Terbongkar sudah rahasia Daniel menghilang selama ini. Ia menghilang bagai Wiku kalau diharapkan ada lebih dari dua bulan. Dan baru muncul kembali ke hadapan kami, beberapa hari lagi UAS semester 4. Apa yang akan ia jawab pada UAS nanti, semua matakuliah pada semester itu banyak sekali materi yang ia lewatkan? Siap-siap saja ia menjadi korban kebaikhatian Rasyid yang selalu setia membantu siapa saja yang kesulitan ketika UAS.

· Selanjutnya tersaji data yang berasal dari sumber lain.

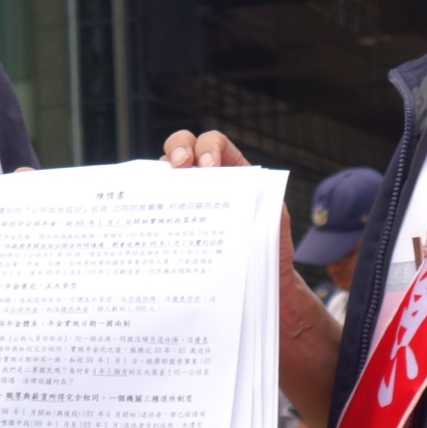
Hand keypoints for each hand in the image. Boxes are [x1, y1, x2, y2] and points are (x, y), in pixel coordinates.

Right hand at [163, 131, 294, 273]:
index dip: (209, 147)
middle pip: (184, 148)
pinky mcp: (174, 221)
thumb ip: (268, 206)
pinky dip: (151, 205)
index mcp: (233, 171)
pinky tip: (153, 215)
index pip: (216, 144)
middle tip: (180, 165)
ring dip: (160, 176)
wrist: (258, 283)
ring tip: (161, 190)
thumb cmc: (269, 249)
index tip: (208, 165)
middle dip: (178, 149)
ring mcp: (187, 198)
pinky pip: (157, 205)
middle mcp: (206, 179)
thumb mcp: (274, 223)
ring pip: (165, 174)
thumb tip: (253, 195)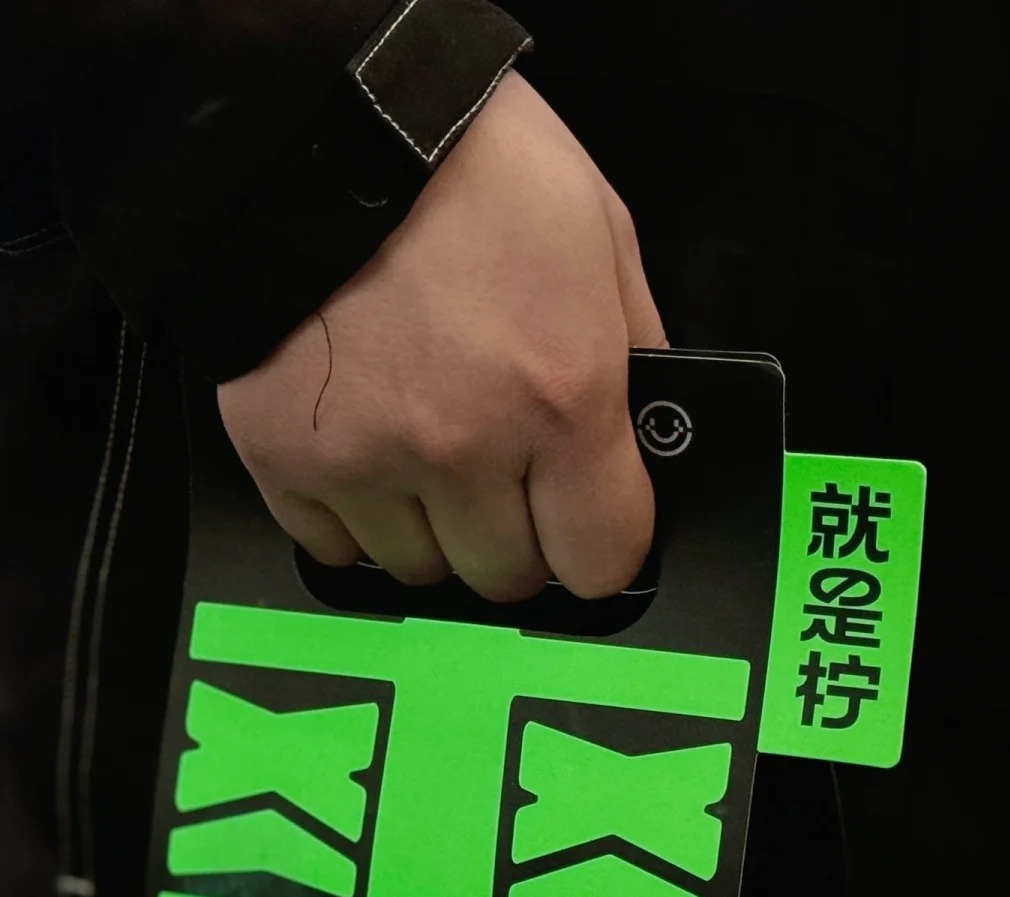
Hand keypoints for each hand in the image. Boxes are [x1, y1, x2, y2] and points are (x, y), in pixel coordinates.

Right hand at [217, 70, 666, 601]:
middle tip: (499, 466)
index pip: (601, 559)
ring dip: (431, 525)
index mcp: (560, 394)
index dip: (597, 543)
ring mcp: (367, 461)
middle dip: (514, 534)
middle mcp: (464, 446)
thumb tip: (641, 439)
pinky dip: (353, 516)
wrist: (315, 123)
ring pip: (420, 568)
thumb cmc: (463, 163)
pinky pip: (335, 548)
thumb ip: (633, 353)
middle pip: (507, 576)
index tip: (583, 521)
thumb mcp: (598, 234)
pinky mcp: (286, 461)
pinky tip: (363, 448)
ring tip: (420, 440)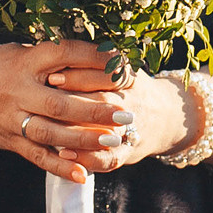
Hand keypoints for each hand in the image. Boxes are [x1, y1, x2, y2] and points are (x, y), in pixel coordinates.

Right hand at [0, 40, 128, 181]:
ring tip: (114, 142)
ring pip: (51, 133)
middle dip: (96, 108)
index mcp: (24, 61)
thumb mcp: (15, 52)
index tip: (122, 63)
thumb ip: (46, 57)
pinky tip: (83, 175)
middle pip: (61, 101)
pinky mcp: (7, 140)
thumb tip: (87, 56)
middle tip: (126, 112)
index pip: (65, 54)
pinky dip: (59, 167)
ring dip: (84, 140)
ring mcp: (12, 118)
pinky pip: (35, 156)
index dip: (95, 58)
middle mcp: (18, 89)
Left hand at [38, 66, 192, 171]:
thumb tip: (59, 54)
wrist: (166, 118)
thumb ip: (98, 64)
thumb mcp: (124, 71)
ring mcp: (132, 128)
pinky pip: (109, 159)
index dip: (78, 74)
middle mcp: (133, 103)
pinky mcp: (128, 151)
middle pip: (104, 99)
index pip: (106, 73)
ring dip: (77, 131)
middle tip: (46, 97)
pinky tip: (64, 153)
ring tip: (48, 128)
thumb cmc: (133, 90)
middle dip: (74, 99)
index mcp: (131, 79)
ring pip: (106, 130)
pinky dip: (87, 157)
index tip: (51, 75)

Kemunculan pertamanya sungguh mengejutkan sekaligus memberikan kebahagiaan kepada kami. Memang enak rasanya jadi makhluk yang dirindukan. Persepsi negatif tentangnya langsung runtuh seketika itu juga ketika ia serahkan satu undangan kehormatan untuk HimaKS—yang kami pindahkan dari Student Centre FISIP UNPAD ke Pondok Hidayah, saking nyamannya kosan, yang kamar Suryani jadi ruang kesekretariatan, kamar Zaqi jadi ruang curhat, kamar Awan jadi hotel bintang tiga karena kebersihannya, kamarku jadi sarana hiburan dan sanggar mencari inspirasi, dan kamar Aidil takada yang berani ke sana karena jarang diajak mengobrol oleh si Bapak Pendiam KS 375 itu—menghadiri sebuah perhelatan akbar yang diadakan LSM yang lagi diabadikan dan dibesarkannya. 

Anggapan buruk dan kecurigaanku selama ini padanya salah besar. Sama sekali ia takmelupakan janji sucinya di dalam DAMRI ketika awal kuliah dulu. Ikrar DAMRI itu masih ia pegang, walau secara taklangsung, sebab setelah kami kuliah kami takpernah mengungkit-ungkitnya lagi. Karena kami menanamnya di dalam hati. Ia sibuk ke sana-ke mari, mengikuti pelbagai seminar, pelatihan, dan banyak membaca buku how to dan healty adalah untuk sebuah tujuan. Satu alasan. Satu harapan besar. Dengan optimistik anak bungsu itu ingin merevolusi hidupnya.